Новый Мир. № 4, 2000
Шрифт:
Нет, Пушкин куда как веселей, у него «там» на неведомых дорожках следы невиданных зверей, у него «там» чудеса… ну, леший бродит, но никто не стонет от цепей и рабства, а очень даже охотно ходят по цепи кругом. А вот те, кто жалуется и на кого я жалуюсь, что они жалуются, вот они непрерывно предъявляют нам свои жалобы турка.
Письмо, видишь ли, к другу, но не просто к другу, а к другу-иностранцу. Его легче разжалобить, он не в курсе истинного положения дел.
А я для того и переименовываю все жалобы в жалобы турка, чтобы тем самым дать понять, сколь они неадекватны. Или жеманство, или суеверие, или моветон. Вот получаю я письмо, живописующее, сколь ужасно и непереносимо было находиться на некоем приеме в честь вручения неких премий, естественно не тем, кому надо. Я не открою истину, если скажу, что любая жалоба есть жалоба на собственную несостоятельность. Так и хочется ответить — так не ходите туда, не ездите, не смотрите, не берите в голову, не сравнивайте, не хотите, не ешьте и т. д. Один раз я как завороженная ходила с тарелкой гречневой каши с молоком из кухни в комнату и опять на кухню — ела и слушала ужасающий
Ну, что роптать на логику бытия, какой бы говенной она ни была.
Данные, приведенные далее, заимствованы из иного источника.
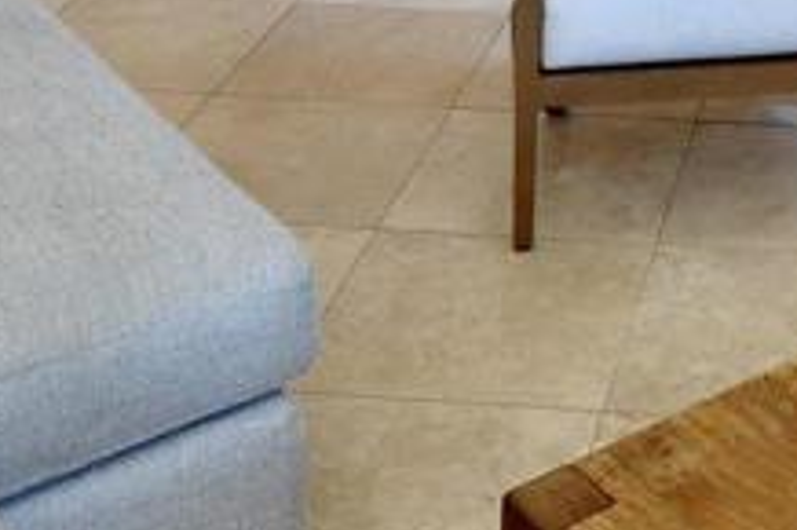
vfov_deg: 16.2
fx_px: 1711
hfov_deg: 24.2
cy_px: -249
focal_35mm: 77
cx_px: 910
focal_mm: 11
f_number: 6.3
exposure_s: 1/20
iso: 800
Составляйте свой список претензий к Г. Б. Я уже составляю. См. неопубликованное, как, впрочем, и неоконченное эссе «Чего мы не прощаем Богу?» (можно даже сказать, ненаписанное эссе, я там только успела указать на бездомных собак, и хотя кошек, если говорить о радостной любви, я люблю больше, все равно, — бездомные собаки — это с Его стороны как бы еще хуже, да на голых старух, лежащих в беспамятстве на голых же клеенках в коридорах больниц, старух, которые уже ничего не «познают» назидательного в своем обмоченном инсультном бреду).
Но все же первым делом, как чистить зубы, следует анализировать свою внутреннюю зависимость от всего этого «ненависимого». Человек, которому еще очень сильно чего-то там, того и сего, хочется, — не имеет права. Права нужны только инвалидам. Это им нужна низкая подножка в трамвае, пандус в общественном сортире и другие поблажки вроде какой-нибудь литературной премии, той же «Северной пальмиры». В правилах постановки на учет на улучшение жилищных условий написано, что надо подать «документы, подтверждающие льготы (доктор, кандидат, инвалид и т. д.)».
Главное, не врать себе про себя. Если хочешь что-то ухватить, знай про себя, что ты хочешь ухватить. Может быть, от этого страдает поэтичность взгляда на растительный покров, но поэзия не пострадает.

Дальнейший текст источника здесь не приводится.